The main indictment against COD: WW2, however, isn’t over what is or isn’t included, but the manner in which subjects are depicted. The Holocaust is addressed primarily via a short guided tour of a deserted concentration camp that takes nothing more than a passing glance at the true scale of the suffering. It’s little more than rubbernecking at a genocide site. The game briefly features a couple of women, but they’re highly stereotypical, wholly underdeveloped characters who reinforce the myth that the only female roles available during the World Wars were: desperate civilian; Land Girl; radio operator at HQ; nurse; enigmatic dark-haired French Resistance fighter; enigmatic blonde-haired Russian/German spy; sweetheart back home who has provided a faded black and white photo for brave man soldier to gaze at wistfully.

The campaign does see your unit link up with a black soldier, Corporal Howard, but the subplot surrounding him is a stunted, shallower version of the one belonging to the character John in the Homer’s Phobia episode of The Simpsons. The main differences are that COD has substituted in skin colour for sexuality and Nazis for homicidal reindeer.
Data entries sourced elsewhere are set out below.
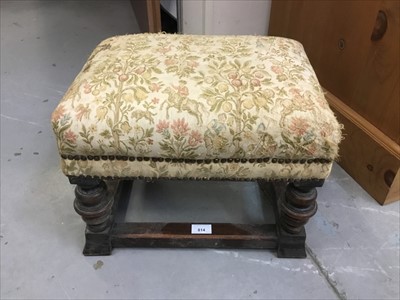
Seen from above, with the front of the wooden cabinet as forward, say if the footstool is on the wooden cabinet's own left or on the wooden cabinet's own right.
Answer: on the wooden cabinet's own right
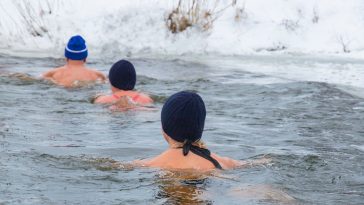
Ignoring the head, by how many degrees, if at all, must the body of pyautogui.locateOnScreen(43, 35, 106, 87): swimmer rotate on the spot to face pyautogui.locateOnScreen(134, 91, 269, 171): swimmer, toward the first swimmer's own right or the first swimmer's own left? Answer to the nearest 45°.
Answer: approximately 180°

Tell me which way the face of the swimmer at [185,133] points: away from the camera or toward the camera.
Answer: away from the camera

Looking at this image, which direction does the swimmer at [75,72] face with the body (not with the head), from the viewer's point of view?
away from the camera

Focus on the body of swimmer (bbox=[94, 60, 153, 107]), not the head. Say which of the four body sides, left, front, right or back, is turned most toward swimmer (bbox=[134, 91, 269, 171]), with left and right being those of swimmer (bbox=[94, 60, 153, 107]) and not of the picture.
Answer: back

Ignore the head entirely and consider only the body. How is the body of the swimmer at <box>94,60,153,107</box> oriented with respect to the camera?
away from the camera

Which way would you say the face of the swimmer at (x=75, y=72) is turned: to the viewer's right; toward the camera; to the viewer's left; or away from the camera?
away from the camera

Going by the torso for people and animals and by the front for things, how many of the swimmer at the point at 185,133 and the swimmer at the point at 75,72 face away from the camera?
2

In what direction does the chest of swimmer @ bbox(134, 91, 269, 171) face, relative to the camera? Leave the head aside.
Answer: away from the camera

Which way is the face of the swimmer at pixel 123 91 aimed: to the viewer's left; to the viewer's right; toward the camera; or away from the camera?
away from the camera
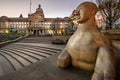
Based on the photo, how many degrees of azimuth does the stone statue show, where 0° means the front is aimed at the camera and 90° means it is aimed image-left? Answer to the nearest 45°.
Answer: approximately 45°

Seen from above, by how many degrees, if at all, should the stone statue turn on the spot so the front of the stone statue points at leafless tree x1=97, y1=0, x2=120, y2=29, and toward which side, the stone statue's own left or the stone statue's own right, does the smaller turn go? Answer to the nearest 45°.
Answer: approximately 135° to the stone statue's own right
And the best line that encapsulates the sentiment behind both stories comes from the cartoon:

John: Homer, I won your respect, and all I had to do was save your life. Now, if every gay man could just do the same, you’d be set.

Even at its best, the writing in Call of Duty marches along in an extremely regimented, straightforward way that never wanders far from being clunky and clichéd. This, together with its factual flippancies and incessant and inherent glorification of violence may make COD seem an inappropriate forum for tackling serious subject matter. Yet, despite all this, I applaud the game’s makers for the risks they have taken attempting to include more difficult issues.
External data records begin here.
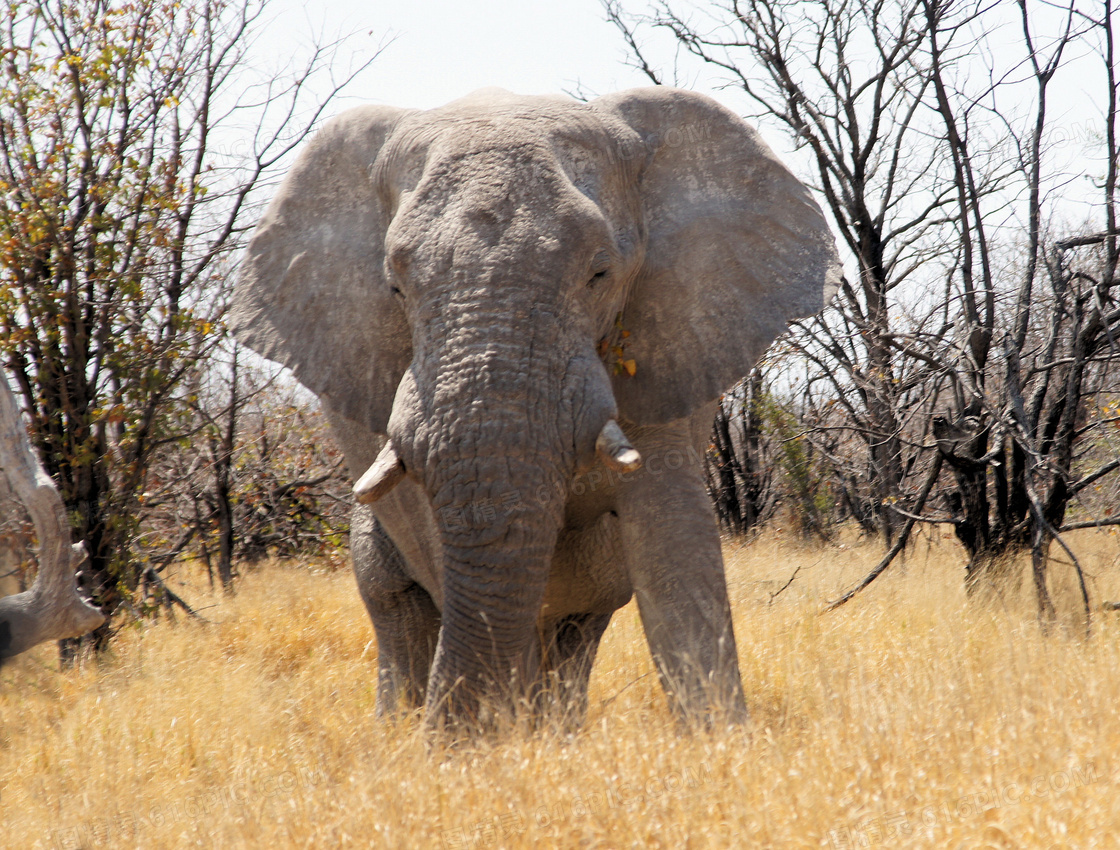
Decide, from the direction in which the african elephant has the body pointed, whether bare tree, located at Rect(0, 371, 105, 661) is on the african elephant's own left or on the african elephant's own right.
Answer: on the african elephant's own right

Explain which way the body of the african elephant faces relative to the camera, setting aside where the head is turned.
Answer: toward the camera
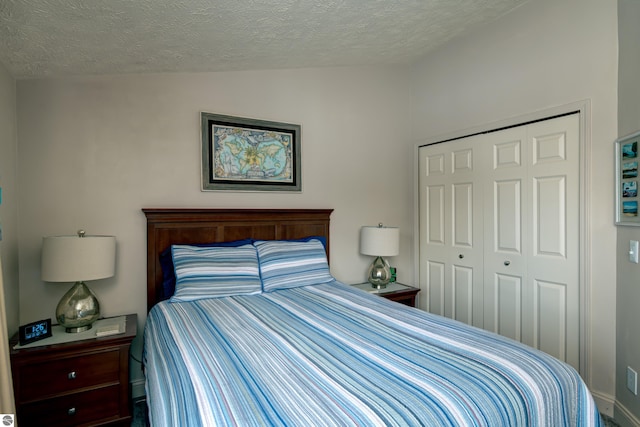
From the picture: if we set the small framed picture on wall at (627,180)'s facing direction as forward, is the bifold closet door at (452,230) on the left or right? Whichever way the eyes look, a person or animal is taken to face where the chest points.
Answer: on its right

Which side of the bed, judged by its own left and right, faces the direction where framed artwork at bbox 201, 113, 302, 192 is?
back

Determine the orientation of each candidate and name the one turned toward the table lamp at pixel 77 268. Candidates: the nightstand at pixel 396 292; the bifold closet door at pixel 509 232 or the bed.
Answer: the bifold closet door

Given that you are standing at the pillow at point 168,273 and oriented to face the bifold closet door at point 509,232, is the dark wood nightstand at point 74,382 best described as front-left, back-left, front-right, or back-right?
back-right

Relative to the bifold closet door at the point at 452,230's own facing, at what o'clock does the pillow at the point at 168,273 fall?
The pillow is roughly at 12 o'clock from the bifold closet door.

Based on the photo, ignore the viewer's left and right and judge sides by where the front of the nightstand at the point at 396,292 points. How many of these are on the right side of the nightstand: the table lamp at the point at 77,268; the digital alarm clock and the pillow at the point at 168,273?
3

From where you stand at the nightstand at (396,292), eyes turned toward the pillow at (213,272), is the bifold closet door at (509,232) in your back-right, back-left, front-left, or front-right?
back-left

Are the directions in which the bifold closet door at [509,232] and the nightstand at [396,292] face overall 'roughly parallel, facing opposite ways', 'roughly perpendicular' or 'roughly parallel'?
roughly perpendicular

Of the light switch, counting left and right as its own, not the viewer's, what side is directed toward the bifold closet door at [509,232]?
right

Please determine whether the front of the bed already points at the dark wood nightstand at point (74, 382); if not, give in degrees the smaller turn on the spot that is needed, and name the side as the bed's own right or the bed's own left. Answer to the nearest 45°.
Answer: approximately 135° to the bed's own right

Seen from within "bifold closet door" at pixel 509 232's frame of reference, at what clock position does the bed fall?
The bed is roughly at 11 o'clock from the bifold closet door.
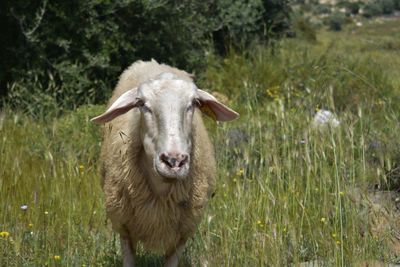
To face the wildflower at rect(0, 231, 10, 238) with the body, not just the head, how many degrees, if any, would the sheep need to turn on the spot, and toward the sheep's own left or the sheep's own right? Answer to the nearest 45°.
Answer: approximately 90° to the sheep's own right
We’re getting to the point now where those who survived World War Two are leaving us on an increasingly frequent basis, and the impact of their first-hand accounts will quickly ebb away. Empathy erodes rapidly over time, and while I don’t want a small child perched on their grandfather’s knee listening to how he heroically stormed Omaha beach armed with only Duel Shock controller in his hands to be anyone’s primary point of historical reference, video games provide the potential for opportunities and experiences other media does not.

Games are an easy point of access for historical re-enactment capable of enriching settings and resurrecting the dead. Their interactive nature allows history to live and breathe again and their immersive qualities open up possibilities for granting unique insights.

As we move forward, it’s going to be up to generations who grew up playing games to preserve the history of war. Just because games like COD, Brothers in Arms and This War of Mine don’t do a perfect job, doesn’t mean we should stop trying. Does Call of Duty do justice to those who experienced WW2? No. Can anything? No. And surely the biggest injustice of all would be to ignore them completely. These are things too important to be made sacrosanct. This is hallowed ground that we should all continue to walk all over. We need to commit to the idea that video games have an important role to play in the future of the past.